Ein Stil, der sich einer Einordnung verweigert, figurativ und zugleich abstrakt ist, auf Din A 4 kleinem Papier begann und auf mehrere Meter große Stofftücher hinaus wuchs. „Zunächst malte er kleine, minimalistische, surreale Zeichen, die er zu Riesenstorys zusammenfügte, die Anklänge an Comics und Computerspiele hatten“, beschreibt Grölle. Heiter und lustig anmutende, kleinteilige Bilder, deren Elemente jedoch beim näheren Hinsehen den massenhaften, maschinellen Tod, etwa im KZ, darstellten. Für jedes Element, von der Sichel bis zum Totenkopf, fertigte der Künstler Schablonen, die er mit Farbe besprühte.

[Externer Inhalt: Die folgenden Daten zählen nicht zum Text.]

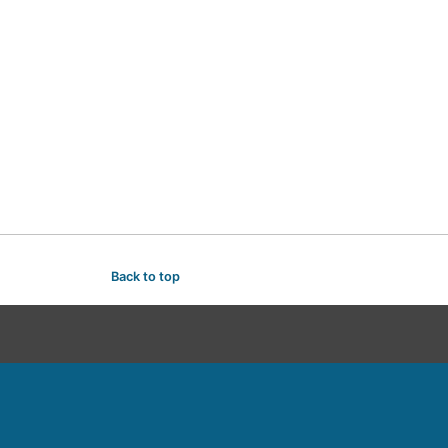
Back to top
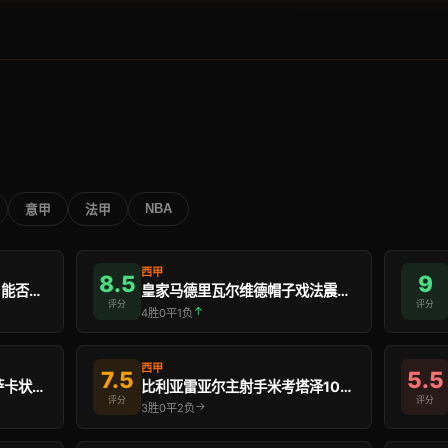
NBA
意甲
法甲
西甲
8.5
9
利物浦安菲尔德迎战热刺，能否重回前四？
皇家马德里瓦尔维德帽子戏法震惊欧洲，今日主场迎战埃 …
评分
评分
↑
4胜0平1负
西甲
7.5
5.5
阿森纳积61分领跑英超，萨卡状态回升，明日迎战埃弗 …
比利亚雷亚尔主射手米考塔泽10球领衔，冲击西甲欧冠 …
评分
评分
→
3胜0平2负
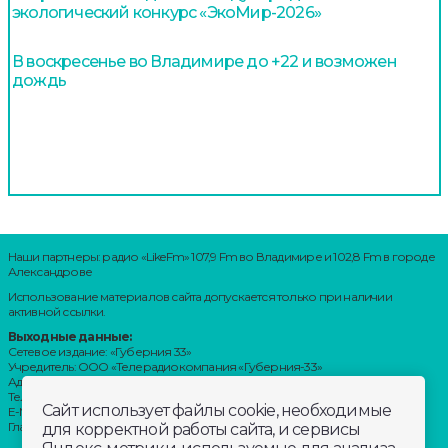
экологический конкурс «ЭкоМир-2026»
В воскресенье во Владимире до +22 и возможен
дождь
Наши партнеры: радио «LikeFm» 107,9 Fm во Владимире и 102,8 Fm в городе
Александрове
Использование материалов сайта допускается только при наличии
активной ссылки.
Выходные данные:
Сетевое издание: «Губерния 33»
Учредитель: ООО «Телерадиокомпания «Губерния-33»
Адрес: Воронцовский переулок, д.4.г. Владимир, 600000
Телефон: 8 (4922) 36-20-36.
Сайт использует файлы cookie, необходимые
E-Mail: news@trc33.ru
Главный редактор: Шилова Анастасия Олеговна.
для корректной работы сайта, и сервисы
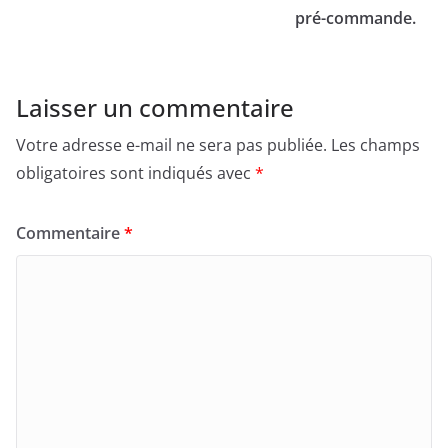
pré-commande.
Laisser un commentaire
Votre adresse e-mail ne sera pas publiée.
Les champs
obligatoires sont indiqués avec
*
Commentaire
*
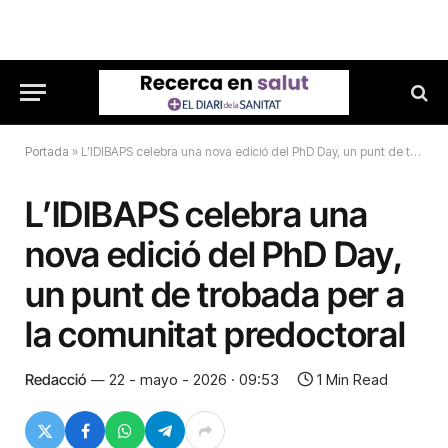
Portada
»
L’IDIBAPS celebra una nova edició del PhD Day, un punt de trobada per a la comunitat predoctoral
L’IDIBAPS celebra una
nova edició del PhD Day,
un punt de trobada per a
la comunitat predoctoral
Redacció
22 - mayo - 2026 · 09:53
1 Min Read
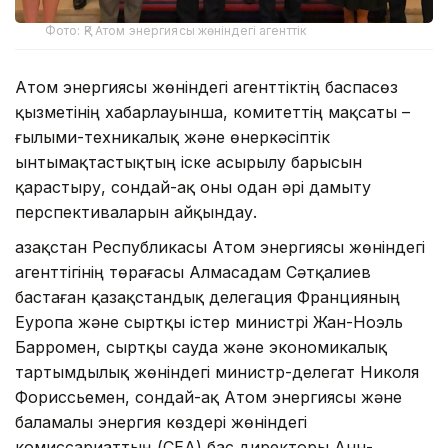
Фото: ҚР Атом энергиясы жөніндегі агенттік
Атом энергиясы жөніндегі агенттіктің баспасөз
қызметінің хабарлауынша, комитеттің мақсаты –
ғылыми-техникалық және өнеркәсіптік
ынтымақтастықтың іске асырылу барысын
қарастыру, сондай-ақ оны одан әрі дамыту
перспективаларын айқындау.
Қазақстан Республикасы Атом энергиясы жөніндегі
агенттігінің төрағасы Алмасадам Сәтқалиев
бастаған қазақстандық делегация Францияның
Еуропа және сыртқы істер министрі Жан-Ноэль
Барромен, сыртқы сауда және экономикалық
тартымдылық жөніндегі министр-делегат Николя
Фориссьемен, сондай-ақ Атом энергиясы және
баламалы энергия көздері жөніндегі
комиссариаттың (CEA) бас директоры Анн-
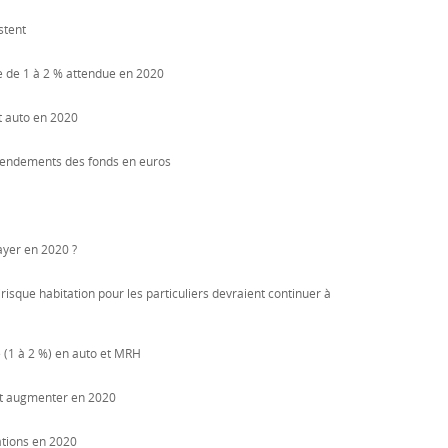
estent
e de 1 à 2 % attendue en 2020
t auto en 2020
rendements des fonds en euros
payer en 2020 ?
risque habitation pour les particuliers devraient continuer à
e (1 à 2 %) en auto et MRH
ont augmenter en 2020
ations en 2020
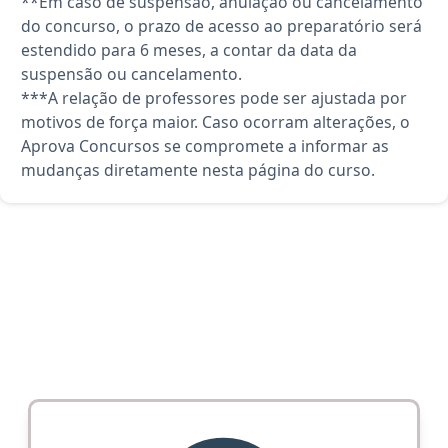
**Em caso de suspensão, anulação ou cancelamento
do concurso, o prazo de acesso ao preparatório será
estendido para 6 meses, a contar da data da
suspensão ou cancelamento.
***A relação de professores pode ser ajustada por
motivos de força maior. Caso ocorram alterações, o
Aprova Concursos se compromete a informar as
mudanças diretamente nesta página do curso.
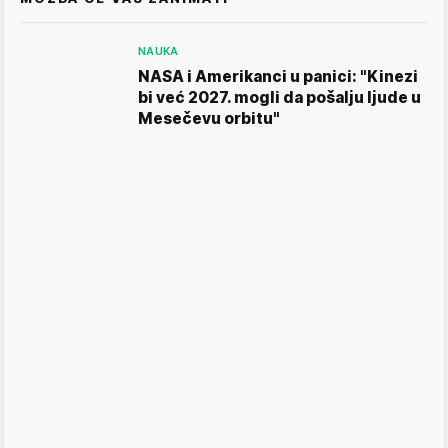
NAUKA
NASA i Amerikanci u panici: "Kinezi
bi već 2027. mogli da pošalju ljude u
Mesečevu orbitu"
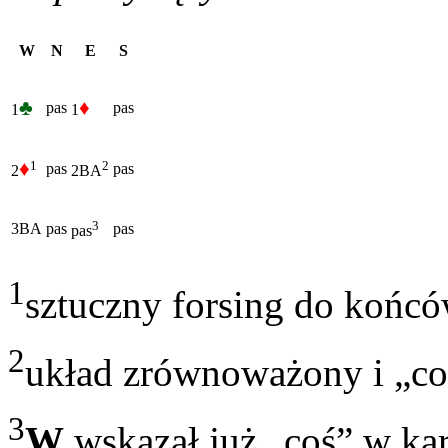
W
N
E
S
♣
♦
pas
pas
1
1
♦
1
2
pas
pas
2
2BA
3
3BA
pas
pas
pas
1
sztuczny forsing do końc
2
układ zrównoważony i „co
3
W
wskazał już „coś” w karc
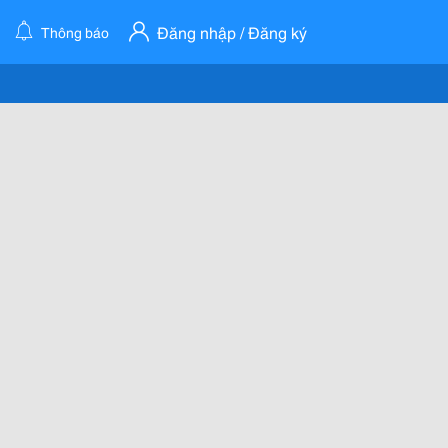
Đăng nhập / Đăng ký
Thông báo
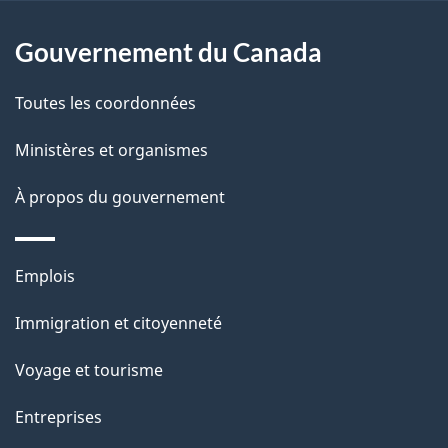
l
Gouvernement du Canada
a
Toutes les coordonnées
p
Ministères et organismes
a
À propos du gouvernement
g
e
Thèmes
Emplois
et
Immigration et citoyenneté
sujets
Voyage et tourisme
Entreprises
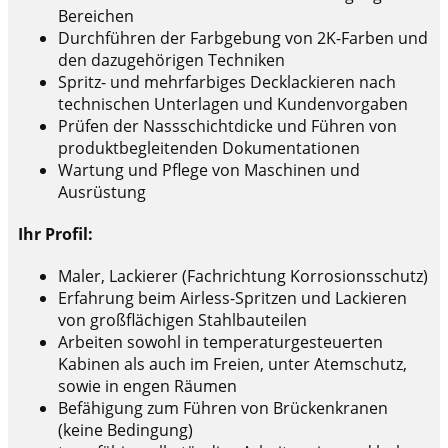
Bereichen
Durchführen der Farbgebung von 2K-Farben und
den dazugehörigen Techniken
Spritz- und mehrfarbiges Decklackieren nach
technischen Unterlagen und Kundenvorgaben
Prüfen der Nassschichtdicke und Führen von
produktbegleitenden Dokumentationen
Wartung und Pflege von Maschinen und
Ausrüstung
Ihr Profil:
Maler, Lackierer (Fachrichtung Korrosionsschutz)
Erfahrung beim Airless-Spritzen und Lackieren
von großflächigen Stahlbauteilen
Arbeiten sowohl in temperaturgesteuerten
Kabinen als auch im Freien, unter Atemschutz,
sowie in engen Räumen
Befähigung zum Führen von Brückenkranen
(keine Bedingung)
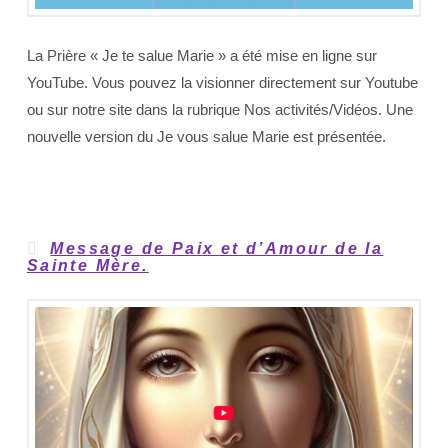
La Prière « Je te salue Marie » a été mise en ligne sur
YouTube. Vous pouvez la visionner directement sur Youtube
ou sur notre site dans la rubrique Nos activités/Vidéos. Une
nouvelle version du Je vous salue Marie est présentée.
Message de Paix et d’Amour de la
Sainte Mère.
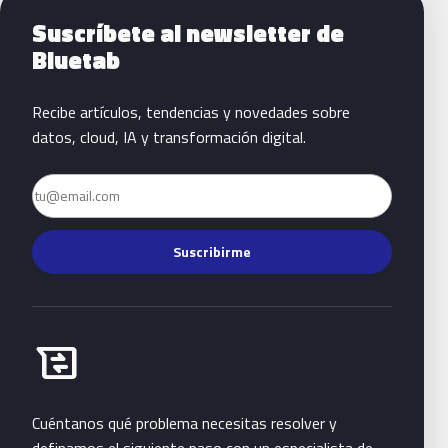
Siguientes pasos con Bluetab
Suscríbete al newsletter de
Bluetab
Recibe artículos, tendencias y novedades sobre
datos, cloud, IA y transformación digital.
Email
Suscribirme
Habla con Bluetab
business_messages
Cuéntanos qué problema necesitas resolver y
definamos el siguiente paso con un especialista de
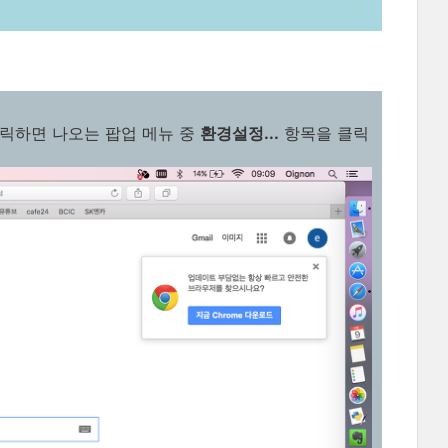
 클릭하면 나오는 팝업 메뉴 중
환경설정...
항목을 클릭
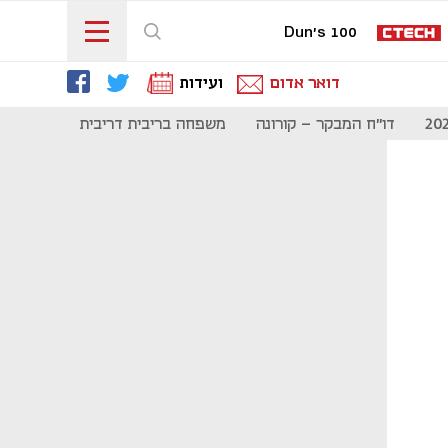
Dun's 100
דואר אדום
ועידות
דו"ח המבקר - קורונה
משפחה בריבית דריבית
תקשורת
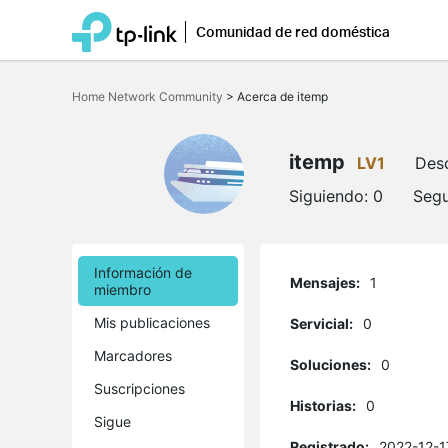
Comunidad de red doméstica
Saltar
a
Home Network Community
>
Acerca de itemp
la
barra
de
navegación
itemp
LV1
Des
Siguiendo:
0
Segu
Información de
Mensajes:
1
miembro
Mis publicaciones
Servicial:
0
Marcadores
Soluciones:
0
Suscripciones
Historias:
0
Sigue
Registrado:
2022-12-1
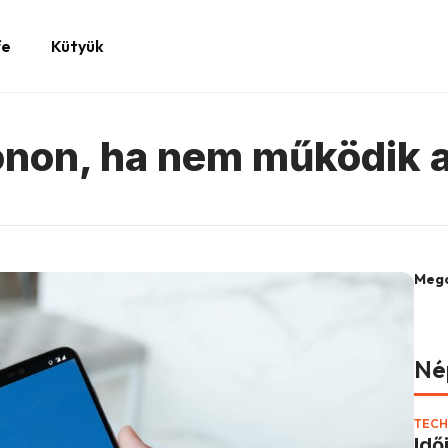
fe
Kütyük
fonon, ha nem működik 
Mego
Né
TECH
Idő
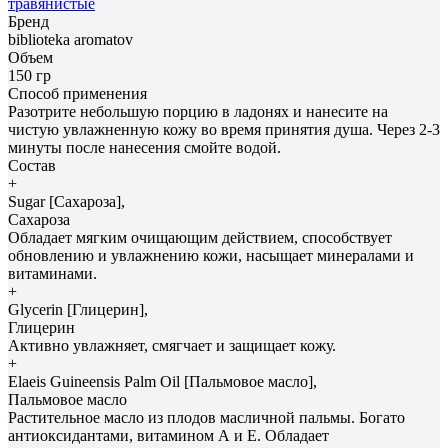
травянистые
Бренд
biblioteka aromatov
Объем
150 гр
Способ применения
Разотрите небольшую порцию в ладонях и нанесите на
чистую увлажненную кожу во время принятия душа. Через 2-3
минуты после нанесения смойте водой.
Состав
+
Sugar [Сахароза],
Сахароза
Обладает мягким очищающим действием, способствует
обновлению и увлажнению кожи, насыщает минералами и
витаминами.
+
Glycerin [Глицерин],
Глицерин
Активно увлажняет, смягчает и защищает кожу.
+
Elaeis Guineensis Palm Oil [Пальмовое масло],
Пальмовое масло
Растительное масло из плодов масличной пальмы. Богато
антиоксидантами, витамином А и Е. Обладает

Hinzu kamen gemalte Bilder, deren Zeichen und Formen jedes für sich auf Geschichten verwiesen, die er zu „intelligenten, choreographierten Bildern“ auf Stoff zusammenfügte. Und die Zeitungsberichte über Zeitereignisse wie das Herrhausen-Attentat der RAF 1989, die er in unzähligen Schichten zu rostig anmutenden Bildern auf Leinwand klebte.
Aufbegehren gegen
Eltern und Gesellschaft
Junges Thema war die negative, deprimierende Seite des Menschen und seines Verhaltens in der Welt, war „gemalte existenzielle Philosophie“, so Grölle. In seiner Kunst und in seinem Leben habe sich seine Liebe zum und Sehnen nach Leben, sein Aufbegehren gegen Eltern und Gesellschaft gespiegelt. „Er brannte für das Leben, dieses großartige Geschenk. Er scheiterte und richtete die Gewalt gegen sich.“ Indem er exzessiv und ungesund lebte. Grölle stellte Junge erstmals 1983 in seiner Galerie Künstlerstrich, einer alten Schreinerei an der Schülkestrasse in Barmen, aus. 1986 war Junge beim Kunstfestival „Postnukleare Aktionstage“ auf vier Etagen an der Hofaue dabei, die auf den Reaktor-Gau in Tschernobyl antwortete, und von Jürgen Grölle, Ulrich Halstenbach, Hans Peter Hiby und Dirk Thielen organisiert wurde. Ein Foto von damals dient nun als Einladungskarte der Schau 2020.
Da der Nachlass Junges in eine Galerie in Zülpich kam, denkt Grölle bei seiner Ausstellung an Arbeiten, die Sammler und Freunde des Verstorbenen in Wuppertal zur Verfügung stellen. Ihre persönlichen Geschichten beisteuern, die idealerweise in einem Heft herausgegeben werden sollen. Detlef Bell etwa, der mit Junge mehrfach in WG zusammen- und miterlebte, wie dieser seinen Weg suchte, der ihn ein einzigartiges Werk hervorbringen ließ und ihn zugleich tötete. Oder Hans-Georg Lobeck und Hans-Christian Günther, mit denen Grölle die non profit-Ausstellung, die nicht dem Verkauf dienen soll, gestalten will. Er selbst besitzt natürlich auch Arbeiten, darunter auch gemeinsam mit Junge geschaffene. Und weil der Galerie-Raum wiederum Begrenzung bedeutet, hofft Grölle schon jetzt, dass das Projekt „vielleicht eine Anregung für eine große Retrospektive in Wuppertal sein könnte“.